Is 2014 coming too soon? Hanta Yuda, a political analyst from the Indonesian Institute, believes that it is.
This year, more political parties are expected to start showing off their candidates, as they test the political waters and gauge voter reaction.
At least two parties have thrown their support behind their chairmen: Golkar Party and Aburizal Bakrie, and the National Mandate Party and Hatta Rajasa.
Aburizal said Golkar would announce its presidential candidate this year. But first, he promised, the party would brush up its image and get better connected with voters.
Although Hatta has not confirmed the nomination, PAN deputy chairman Zulkifli Hasan said the decision had been made and all party members would have to abide by it.
"I think PAN's Hatta is a better vice presidential candidate," Hanta said. "Some political parties are actually only looking for a VP, al though they are presented as presidential candidates," he said.
Hanta added that other parties might follow suit and name candidates this year, "although it's all pretty predictable, actually. There won't be any truly new names. The People's Conscience Party will come out with Wiranto, the Great Indonesia Movement Party with Prabowo Subianto, and PDI-P with Sukarno's family, either chairwoman Megawati Sukarnoputri or Puan Maharani," he said.
Other parties such as the Prosperous Justice Party appear to be biding their time for deciding on candidates. These parties, Hanta said, might be looking to join coalition talks.
"While the Democrats said they would only announce their candidate in 2013 or 2014, others can't be stopped from [promoting their candidates to the public]," he said. "This will be a good year to see people's responses. It is the testing year, I would say."
Puan Maharani, however, said the PDI-P could not say for sure when it would announce its candidate. The announcement, she said, depends on the party's chairwoman, Megawati, who is also her mother. "It depends on the political situation. We are leaving this to the chairwoman," Puan has said.
But Hanta predicts that Indonesians will be keeping their eye on more than preparations for the 2014 elections. People, he said, will also be carefully watching the work of the House of Representatives.
The House is scheduled to deliberate a number of important bills that will change how political and legal affairs are conducted in the country, including bills on the KPK, elections and the status of Yogyakarta.
The Center for Indonesian Law and Policy Studies said the two "hottest" bills were on legislative elections and an amendment to the KPK law that could cut into the authority of the commission. Political parties at the House are expected to spend a lot of time deliberating the legislative elections bill.
The bill is expected to be finished by March, so that members can move to other bills on presidential elections and one on regional election. "Next year indeed is going to be intense because that's the cycle, we are approaching an election," said Nurul Arifin, a Golkar lawmaker.
• • •
WORK TASK 1
In the election article, why is the House expected to finish the legislative elections bill by March?
WORK TASK 2
From the election article, retype the passage starting at "Is 2014 coming" and ending at "connected with voters.".
WORK TASK 3
Answer these from the election article:
(a) Who is PAN's deputy chairman?
(b) Who is named as the political analyst from the Indonesian Institute?
(c) Which party is Nurul Arifin a lawmaker for?
• • •
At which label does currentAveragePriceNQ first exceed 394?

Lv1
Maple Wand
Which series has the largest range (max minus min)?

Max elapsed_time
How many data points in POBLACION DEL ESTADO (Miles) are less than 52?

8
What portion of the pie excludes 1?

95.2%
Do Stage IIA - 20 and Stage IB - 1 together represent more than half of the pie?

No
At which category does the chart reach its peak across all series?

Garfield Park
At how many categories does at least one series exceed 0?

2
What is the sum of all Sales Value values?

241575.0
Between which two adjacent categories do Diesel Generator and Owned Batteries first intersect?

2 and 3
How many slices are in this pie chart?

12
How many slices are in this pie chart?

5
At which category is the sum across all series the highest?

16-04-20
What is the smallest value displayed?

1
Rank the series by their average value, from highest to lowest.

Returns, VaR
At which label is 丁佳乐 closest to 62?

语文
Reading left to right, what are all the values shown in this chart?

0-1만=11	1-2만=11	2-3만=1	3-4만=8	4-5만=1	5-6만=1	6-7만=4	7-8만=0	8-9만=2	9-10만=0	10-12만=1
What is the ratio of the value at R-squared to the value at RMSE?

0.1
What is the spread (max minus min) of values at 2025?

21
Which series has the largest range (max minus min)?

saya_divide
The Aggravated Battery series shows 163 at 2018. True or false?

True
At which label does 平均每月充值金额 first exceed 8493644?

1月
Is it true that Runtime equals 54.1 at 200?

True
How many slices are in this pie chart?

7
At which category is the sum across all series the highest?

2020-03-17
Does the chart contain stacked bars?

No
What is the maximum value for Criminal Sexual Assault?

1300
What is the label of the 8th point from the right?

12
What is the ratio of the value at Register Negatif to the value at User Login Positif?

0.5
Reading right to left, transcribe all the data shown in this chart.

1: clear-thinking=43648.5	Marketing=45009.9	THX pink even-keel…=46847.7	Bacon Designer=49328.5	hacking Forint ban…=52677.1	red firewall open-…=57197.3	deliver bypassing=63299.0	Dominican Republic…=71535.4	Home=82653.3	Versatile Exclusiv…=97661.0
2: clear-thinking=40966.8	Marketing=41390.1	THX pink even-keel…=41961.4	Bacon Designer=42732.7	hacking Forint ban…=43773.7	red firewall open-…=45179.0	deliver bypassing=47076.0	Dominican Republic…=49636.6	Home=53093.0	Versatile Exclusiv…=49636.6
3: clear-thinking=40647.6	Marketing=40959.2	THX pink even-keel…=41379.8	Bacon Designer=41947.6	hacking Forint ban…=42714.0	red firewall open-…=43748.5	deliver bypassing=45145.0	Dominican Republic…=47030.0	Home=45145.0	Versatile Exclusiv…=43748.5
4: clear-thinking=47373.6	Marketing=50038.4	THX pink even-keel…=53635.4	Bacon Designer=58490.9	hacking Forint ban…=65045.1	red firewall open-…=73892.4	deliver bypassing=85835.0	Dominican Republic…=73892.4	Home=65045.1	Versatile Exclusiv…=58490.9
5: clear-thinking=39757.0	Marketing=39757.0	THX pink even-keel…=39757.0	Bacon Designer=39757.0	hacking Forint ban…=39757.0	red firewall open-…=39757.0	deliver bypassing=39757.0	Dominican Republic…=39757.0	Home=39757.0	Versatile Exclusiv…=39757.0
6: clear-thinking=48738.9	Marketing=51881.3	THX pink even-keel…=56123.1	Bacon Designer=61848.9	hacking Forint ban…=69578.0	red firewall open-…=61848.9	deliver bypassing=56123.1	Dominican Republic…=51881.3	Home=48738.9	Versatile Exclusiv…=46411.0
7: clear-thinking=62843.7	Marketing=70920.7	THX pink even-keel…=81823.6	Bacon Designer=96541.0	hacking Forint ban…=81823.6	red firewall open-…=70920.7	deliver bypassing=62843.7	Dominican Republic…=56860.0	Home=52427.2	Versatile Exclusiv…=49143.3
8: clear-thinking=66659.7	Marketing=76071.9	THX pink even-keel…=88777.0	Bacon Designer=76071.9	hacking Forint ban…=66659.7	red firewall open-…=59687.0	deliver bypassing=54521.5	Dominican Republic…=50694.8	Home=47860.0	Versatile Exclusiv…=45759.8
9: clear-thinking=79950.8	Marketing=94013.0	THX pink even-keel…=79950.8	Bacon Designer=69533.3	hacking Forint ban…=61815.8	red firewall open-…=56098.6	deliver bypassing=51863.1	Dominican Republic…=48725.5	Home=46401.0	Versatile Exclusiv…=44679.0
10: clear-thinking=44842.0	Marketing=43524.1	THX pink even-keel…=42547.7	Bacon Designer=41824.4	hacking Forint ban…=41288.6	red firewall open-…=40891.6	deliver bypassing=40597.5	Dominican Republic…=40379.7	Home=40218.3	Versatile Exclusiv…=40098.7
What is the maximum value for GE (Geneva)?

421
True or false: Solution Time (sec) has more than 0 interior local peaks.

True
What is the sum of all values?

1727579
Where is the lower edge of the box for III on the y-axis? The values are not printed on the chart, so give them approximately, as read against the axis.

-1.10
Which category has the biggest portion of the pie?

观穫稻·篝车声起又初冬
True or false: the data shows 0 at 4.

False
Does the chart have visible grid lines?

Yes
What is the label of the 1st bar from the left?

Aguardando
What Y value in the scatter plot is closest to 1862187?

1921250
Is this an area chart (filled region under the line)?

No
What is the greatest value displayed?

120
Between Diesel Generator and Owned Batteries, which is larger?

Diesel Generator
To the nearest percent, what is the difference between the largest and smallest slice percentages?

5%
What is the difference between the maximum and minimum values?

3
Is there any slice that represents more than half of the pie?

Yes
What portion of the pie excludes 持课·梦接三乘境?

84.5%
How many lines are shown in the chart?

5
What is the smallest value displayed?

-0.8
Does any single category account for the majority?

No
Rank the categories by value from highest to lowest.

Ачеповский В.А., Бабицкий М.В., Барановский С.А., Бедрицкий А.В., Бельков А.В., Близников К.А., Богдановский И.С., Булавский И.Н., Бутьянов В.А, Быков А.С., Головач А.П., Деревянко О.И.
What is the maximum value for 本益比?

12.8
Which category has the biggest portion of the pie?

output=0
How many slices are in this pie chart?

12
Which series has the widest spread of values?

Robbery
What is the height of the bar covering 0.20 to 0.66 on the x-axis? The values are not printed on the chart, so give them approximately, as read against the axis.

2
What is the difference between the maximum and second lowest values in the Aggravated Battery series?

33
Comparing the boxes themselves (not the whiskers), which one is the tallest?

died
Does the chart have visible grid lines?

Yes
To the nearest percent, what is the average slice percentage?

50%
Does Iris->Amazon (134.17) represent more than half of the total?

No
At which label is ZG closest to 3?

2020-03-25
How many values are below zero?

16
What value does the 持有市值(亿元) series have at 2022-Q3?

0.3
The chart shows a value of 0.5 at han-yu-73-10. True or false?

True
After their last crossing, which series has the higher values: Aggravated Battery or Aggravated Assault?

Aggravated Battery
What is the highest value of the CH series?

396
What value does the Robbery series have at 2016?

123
• • •
TASK ANSWER 1
The bill is expected to be finished by March so that members can move on to the other bills on presidential elections and on regional elections.

TASK ANSWER 2
Is 2014 coming too soon? Hanta Yuda, a political analyst from the Indonesian Institute, believes that it is.
This year, more political parties are expected to start showing off their candidates, as they test the political waters and gauge voter reaction.
At least two parties have thrown their support behind their chairmen: Golkar Party and Aburizal Bakrie, and the National Mandate Party and Hatta Rajasa.
Aburizal said Golkar would announce its presidential candidate this year. But first, he promised, the party would brush up its image and get better connected with voters.

TASK ANSWER 3
(a) Zulkifli Hasan
(b) Hanta Yuda
(c) Golkar